Configure yarn-site. XML and add the following configuration:

<property>
  <name>yarn.nodemanager.aux-services</name>
  <value>mapreduce_shuffle</value>
</property>
<property>
    <name>yarn.resourcemanager.hostname</name>
    <value>0.0.0.0</value>
</property>
Copy the code
  • Yarn.nodemanager. aux-services Specifies the default yarn alias mode, which is set to the default MapReduce alias algorithm.
  • Yarn. The resourcemanager. The hostname specified the resourcemanager run on which node.

View more Properties

  1. Start Resourcemanager and NodeManager
yarn-daemon.sh start resourcemanager
yarn-daemon.sh start nodemanager
Copy the code

Check whether it is successfully opened through JSP

  1. Running graphs Job

In the share directory of hadoop, bring some jars, inside with a small example of some graphs instance, position in the share/hadoop/graphs/hadoop – graphs – examples – 2.5.0. Jar, A classic example of word statistics is run here

Create the input file for the test

Create an input directory and upload the files to it

hdfs dfs -mkdir -p /wordcount/input
hdfs dfs -put /opt/data/wc.input /wordcount/input
Copy the code

Run the wordcount mapReduce job

Yarn jar share/hadoop/graphs/hadoop - graphs - examples - 2.8.0. Jar wordcount/wordcount/wordcount/input/outputCopy the code

View the resulting directory

hdfs dfs -ls /wordcount/output
Copy the code

  • There are two files in the output directory. The _SUCCESS file is empty. If this file exists, the Job is successfully executed.

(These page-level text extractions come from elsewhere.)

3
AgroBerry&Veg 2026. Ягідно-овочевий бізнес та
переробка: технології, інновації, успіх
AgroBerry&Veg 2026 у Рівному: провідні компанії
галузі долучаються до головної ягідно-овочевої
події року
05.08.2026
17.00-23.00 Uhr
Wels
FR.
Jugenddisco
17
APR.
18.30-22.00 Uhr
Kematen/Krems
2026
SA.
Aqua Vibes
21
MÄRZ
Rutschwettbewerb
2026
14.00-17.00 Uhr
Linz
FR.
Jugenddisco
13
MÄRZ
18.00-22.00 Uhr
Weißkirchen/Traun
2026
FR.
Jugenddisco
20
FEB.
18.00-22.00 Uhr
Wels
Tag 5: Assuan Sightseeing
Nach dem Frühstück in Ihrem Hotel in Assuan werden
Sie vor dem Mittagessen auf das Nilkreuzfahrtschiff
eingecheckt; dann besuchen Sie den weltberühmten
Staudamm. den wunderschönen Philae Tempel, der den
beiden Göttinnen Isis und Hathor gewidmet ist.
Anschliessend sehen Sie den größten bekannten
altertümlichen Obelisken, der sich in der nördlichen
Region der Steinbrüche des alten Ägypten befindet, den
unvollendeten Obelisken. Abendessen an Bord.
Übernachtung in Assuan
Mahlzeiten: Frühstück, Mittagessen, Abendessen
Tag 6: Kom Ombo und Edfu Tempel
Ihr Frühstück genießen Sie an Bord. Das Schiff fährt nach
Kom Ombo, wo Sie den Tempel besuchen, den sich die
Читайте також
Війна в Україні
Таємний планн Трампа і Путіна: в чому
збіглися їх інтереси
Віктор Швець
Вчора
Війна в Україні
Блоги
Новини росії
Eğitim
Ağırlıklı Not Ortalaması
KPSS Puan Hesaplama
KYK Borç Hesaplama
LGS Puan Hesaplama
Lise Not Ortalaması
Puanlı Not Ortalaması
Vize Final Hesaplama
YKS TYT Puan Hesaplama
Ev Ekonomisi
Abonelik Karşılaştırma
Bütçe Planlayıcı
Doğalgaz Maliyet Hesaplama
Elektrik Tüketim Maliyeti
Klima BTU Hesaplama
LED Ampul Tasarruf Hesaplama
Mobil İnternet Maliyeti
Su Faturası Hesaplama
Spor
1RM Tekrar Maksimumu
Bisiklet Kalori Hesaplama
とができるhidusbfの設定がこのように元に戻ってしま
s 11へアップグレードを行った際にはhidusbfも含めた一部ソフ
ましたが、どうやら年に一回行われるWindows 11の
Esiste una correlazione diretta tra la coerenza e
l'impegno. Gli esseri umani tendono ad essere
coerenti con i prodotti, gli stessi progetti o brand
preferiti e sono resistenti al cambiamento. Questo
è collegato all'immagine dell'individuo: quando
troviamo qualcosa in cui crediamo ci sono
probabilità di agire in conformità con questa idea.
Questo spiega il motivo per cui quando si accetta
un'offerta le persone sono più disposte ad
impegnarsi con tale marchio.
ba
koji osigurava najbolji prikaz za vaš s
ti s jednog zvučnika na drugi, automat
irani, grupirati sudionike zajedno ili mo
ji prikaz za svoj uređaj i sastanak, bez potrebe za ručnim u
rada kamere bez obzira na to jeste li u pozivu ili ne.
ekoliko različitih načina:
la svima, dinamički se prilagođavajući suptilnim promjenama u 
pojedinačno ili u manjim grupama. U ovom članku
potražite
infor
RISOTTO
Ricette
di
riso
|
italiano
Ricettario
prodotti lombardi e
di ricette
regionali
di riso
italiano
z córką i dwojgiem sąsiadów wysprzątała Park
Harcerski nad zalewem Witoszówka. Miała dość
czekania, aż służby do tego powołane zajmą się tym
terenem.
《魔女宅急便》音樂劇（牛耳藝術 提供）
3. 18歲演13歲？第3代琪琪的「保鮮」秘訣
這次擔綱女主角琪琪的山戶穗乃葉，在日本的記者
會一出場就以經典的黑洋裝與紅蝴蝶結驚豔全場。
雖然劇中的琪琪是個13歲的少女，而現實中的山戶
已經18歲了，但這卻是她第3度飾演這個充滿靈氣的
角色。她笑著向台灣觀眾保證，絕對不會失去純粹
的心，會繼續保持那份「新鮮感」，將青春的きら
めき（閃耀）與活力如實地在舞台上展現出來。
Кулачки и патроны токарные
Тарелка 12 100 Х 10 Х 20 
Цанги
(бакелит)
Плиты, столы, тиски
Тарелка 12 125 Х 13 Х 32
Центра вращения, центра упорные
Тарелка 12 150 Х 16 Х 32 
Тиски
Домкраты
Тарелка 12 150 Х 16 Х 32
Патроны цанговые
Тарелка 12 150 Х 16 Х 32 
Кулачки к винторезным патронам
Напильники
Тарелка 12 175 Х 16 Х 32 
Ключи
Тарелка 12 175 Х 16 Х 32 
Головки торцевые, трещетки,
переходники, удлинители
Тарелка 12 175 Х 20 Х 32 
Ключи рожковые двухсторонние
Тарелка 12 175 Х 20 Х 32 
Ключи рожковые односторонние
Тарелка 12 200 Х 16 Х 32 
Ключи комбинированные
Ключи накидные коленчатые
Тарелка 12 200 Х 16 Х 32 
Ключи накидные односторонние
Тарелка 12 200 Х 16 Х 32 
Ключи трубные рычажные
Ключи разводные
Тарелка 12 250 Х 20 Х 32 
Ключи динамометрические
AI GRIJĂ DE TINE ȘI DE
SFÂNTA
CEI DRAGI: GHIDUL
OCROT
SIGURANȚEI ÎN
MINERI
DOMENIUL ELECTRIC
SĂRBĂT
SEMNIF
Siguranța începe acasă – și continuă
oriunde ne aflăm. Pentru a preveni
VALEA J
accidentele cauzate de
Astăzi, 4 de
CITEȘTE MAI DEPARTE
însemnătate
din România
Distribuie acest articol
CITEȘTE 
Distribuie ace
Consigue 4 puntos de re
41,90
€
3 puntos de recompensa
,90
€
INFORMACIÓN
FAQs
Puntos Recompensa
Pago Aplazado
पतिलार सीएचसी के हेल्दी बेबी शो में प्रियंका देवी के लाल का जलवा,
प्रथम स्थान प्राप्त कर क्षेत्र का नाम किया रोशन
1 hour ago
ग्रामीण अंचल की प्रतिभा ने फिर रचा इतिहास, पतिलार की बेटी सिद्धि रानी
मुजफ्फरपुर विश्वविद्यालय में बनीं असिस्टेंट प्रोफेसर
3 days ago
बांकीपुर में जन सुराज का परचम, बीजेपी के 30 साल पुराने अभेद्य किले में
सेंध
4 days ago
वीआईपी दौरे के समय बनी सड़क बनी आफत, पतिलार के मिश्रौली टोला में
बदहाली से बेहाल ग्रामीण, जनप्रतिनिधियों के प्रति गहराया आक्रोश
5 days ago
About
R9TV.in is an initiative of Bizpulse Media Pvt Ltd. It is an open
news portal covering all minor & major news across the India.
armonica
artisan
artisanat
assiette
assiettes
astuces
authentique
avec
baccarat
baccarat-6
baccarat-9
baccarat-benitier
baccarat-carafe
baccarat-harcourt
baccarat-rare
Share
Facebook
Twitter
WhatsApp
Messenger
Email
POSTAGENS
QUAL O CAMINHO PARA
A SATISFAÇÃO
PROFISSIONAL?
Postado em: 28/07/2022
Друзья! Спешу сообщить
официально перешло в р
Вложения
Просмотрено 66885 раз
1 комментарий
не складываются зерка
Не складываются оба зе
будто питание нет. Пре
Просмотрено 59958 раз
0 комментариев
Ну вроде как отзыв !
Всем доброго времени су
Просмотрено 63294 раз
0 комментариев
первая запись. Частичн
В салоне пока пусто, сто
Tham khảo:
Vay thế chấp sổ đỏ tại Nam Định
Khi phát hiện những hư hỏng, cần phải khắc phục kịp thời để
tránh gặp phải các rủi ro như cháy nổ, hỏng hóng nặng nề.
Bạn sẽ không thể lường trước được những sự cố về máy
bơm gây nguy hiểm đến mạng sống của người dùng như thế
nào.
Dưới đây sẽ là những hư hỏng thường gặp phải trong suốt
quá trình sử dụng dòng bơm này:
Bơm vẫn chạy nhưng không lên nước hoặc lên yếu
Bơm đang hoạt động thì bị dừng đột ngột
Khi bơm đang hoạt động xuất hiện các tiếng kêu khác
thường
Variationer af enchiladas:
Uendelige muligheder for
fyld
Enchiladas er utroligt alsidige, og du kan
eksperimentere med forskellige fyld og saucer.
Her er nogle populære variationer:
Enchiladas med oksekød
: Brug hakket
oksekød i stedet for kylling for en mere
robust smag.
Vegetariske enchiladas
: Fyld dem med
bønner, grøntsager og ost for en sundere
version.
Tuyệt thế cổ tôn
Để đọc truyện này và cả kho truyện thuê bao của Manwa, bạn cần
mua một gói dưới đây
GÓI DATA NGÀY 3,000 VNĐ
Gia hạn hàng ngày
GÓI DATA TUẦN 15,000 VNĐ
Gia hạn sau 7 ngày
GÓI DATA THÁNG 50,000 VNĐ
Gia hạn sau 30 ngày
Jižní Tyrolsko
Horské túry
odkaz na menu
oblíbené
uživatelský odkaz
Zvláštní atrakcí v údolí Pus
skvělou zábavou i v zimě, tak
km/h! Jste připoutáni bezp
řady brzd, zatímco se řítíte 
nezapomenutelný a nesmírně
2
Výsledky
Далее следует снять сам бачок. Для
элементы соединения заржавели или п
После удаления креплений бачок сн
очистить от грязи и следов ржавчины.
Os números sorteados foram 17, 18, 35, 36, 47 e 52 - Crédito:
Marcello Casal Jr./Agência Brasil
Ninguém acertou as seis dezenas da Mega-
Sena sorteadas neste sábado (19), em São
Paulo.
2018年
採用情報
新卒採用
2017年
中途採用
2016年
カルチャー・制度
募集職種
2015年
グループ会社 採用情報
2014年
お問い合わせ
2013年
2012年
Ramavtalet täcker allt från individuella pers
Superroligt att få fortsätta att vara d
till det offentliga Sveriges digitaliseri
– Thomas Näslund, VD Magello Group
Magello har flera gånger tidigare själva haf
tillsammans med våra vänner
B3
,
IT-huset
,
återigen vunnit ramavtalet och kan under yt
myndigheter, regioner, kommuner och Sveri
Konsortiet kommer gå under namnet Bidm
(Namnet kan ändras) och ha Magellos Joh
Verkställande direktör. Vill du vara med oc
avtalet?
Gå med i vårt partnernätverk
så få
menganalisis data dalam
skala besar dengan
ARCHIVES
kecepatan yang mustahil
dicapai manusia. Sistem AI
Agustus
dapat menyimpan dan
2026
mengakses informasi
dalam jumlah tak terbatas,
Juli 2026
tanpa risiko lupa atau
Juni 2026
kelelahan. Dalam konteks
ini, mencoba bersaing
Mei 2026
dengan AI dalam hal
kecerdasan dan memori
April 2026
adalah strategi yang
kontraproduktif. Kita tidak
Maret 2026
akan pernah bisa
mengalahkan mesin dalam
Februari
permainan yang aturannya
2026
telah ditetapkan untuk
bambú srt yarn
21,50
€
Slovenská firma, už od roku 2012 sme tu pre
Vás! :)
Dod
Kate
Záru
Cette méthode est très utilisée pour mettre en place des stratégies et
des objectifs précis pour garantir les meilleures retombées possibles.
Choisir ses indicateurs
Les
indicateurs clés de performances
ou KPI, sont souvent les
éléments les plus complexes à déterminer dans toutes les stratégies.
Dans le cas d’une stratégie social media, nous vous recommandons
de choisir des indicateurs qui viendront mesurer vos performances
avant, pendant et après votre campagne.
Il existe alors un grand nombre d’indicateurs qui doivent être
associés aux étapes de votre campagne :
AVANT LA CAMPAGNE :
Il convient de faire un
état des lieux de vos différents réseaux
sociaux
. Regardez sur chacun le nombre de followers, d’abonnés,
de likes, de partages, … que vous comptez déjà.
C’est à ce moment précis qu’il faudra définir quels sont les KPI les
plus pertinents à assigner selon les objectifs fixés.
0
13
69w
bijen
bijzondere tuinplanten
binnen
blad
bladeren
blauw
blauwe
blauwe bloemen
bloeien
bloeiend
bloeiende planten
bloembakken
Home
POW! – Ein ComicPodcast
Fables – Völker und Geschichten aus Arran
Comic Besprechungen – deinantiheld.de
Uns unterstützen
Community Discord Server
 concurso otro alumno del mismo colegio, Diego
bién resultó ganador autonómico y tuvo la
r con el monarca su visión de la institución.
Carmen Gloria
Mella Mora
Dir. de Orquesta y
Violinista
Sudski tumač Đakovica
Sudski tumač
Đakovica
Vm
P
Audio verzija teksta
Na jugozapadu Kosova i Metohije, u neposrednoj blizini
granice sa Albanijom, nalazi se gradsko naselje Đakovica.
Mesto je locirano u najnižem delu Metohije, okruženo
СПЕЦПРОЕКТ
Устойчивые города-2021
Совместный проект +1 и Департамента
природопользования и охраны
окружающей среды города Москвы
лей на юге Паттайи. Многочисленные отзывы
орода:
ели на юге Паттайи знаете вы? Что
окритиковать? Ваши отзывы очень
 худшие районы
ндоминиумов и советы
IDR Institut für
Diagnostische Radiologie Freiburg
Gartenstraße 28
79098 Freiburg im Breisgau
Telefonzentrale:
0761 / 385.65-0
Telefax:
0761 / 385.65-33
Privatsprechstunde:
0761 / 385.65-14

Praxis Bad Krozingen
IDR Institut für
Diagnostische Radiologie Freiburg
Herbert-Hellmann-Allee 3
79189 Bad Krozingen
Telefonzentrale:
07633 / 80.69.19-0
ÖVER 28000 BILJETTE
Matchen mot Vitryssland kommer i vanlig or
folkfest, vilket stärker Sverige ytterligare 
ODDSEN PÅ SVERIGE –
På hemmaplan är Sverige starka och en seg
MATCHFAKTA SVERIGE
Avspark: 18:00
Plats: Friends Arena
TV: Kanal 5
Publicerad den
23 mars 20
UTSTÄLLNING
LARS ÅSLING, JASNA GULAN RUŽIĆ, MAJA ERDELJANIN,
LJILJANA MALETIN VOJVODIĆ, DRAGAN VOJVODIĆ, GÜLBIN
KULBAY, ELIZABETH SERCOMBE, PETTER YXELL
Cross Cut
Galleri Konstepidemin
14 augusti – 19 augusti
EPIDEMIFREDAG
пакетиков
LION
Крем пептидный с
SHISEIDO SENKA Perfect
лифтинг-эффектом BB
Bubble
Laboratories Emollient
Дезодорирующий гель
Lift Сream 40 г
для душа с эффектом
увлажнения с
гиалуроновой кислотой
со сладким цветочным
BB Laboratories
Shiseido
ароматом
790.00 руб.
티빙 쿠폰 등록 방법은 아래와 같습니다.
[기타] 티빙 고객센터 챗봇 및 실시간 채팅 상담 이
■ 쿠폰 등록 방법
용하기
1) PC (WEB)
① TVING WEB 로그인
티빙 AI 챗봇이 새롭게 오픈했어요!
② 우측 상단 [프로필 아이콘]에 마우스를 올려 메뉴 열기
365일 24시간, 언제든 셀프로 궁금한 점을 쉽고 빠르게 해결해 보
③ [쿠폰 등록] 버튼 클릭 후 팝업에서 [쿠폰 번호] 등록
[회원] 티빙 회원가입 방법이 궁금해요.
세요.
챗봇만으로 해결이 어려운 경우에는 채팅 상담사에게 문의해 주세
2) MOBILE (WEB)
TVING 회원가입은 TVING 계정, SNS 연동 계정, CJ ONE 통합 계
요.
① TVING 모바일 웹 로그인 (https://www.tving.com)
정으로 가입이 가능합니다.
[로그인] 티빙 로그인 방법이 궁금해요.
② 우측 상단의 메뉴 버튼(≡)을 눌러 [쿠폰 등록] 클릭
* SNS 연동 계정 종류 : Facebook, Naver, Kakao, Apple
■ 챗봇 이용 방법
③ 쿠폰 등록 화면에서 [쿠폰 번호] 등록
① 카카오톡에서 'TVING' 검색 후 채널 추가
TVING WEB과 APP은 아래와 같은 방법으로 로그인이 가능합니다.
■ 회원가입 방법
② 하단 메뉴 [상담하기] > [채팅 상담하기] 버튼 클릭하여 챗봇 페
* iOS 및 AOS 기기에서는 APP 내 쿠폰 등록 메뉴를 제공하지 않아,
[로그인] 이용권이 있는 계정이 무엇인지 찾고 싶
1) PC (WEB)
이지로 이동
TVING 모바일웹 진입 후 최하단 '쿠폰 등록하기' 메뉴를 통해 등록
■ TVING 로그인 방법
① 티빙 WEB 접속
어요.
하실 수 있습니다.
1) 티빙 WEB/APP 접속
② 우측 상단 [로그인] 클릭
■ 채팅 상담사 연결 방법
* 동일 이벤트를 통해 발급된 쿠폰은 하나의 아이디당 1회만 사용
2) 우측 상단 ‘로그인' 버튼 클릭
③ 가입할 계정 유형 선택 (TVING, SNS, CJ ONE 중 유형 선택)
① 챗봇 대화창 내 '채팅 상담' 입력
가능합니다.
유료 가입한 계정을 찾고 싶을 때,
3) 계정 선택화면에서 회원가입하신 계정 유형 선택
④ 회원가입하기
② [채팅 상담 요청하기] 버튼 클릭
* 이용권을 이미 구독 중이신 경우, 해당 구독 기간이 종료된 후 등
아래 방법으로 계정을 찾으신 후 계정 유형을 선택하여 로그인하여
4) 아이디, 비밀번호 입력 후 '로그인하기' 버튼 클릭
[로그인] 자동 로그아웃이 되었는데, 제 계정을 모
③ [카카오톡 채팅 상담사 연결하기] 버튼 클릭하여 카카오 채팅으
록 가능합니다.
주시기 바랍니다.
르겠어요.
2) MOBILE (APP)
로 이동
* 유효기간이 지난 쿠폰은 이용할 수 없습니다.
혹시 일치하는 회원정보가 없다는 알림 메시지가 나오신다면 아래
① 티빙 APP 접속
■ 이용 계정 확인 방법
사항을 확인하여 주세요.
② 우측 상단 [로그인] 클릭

  • The part-r-00000 file is the result file, where -r- indicates that the file is the result of the Reduce phase. When the MapReduce program is executed, there may be no Reduce phase, but there must be a Map phase. If there is no Reduce phase, there is -m-.

  • A reduce produces a file starting with part-r-.

View the result file

conclusion

  • HDFS – Stores big data files. The files are saved as Hadoop binary files and cannot be viewed directly, ensuring security. The directories are equivalent to virtual directories.
  • Yarn – A task scheduling framework on which MapReduce runs. It can also run Storm, Spark, etc
  • Mapreduce – A computing framework that provides a data processing scheme and uses YARN to run the program on multiple machines. If each machine is regarded as a CPU, the program must support parallelization without causing data confusion.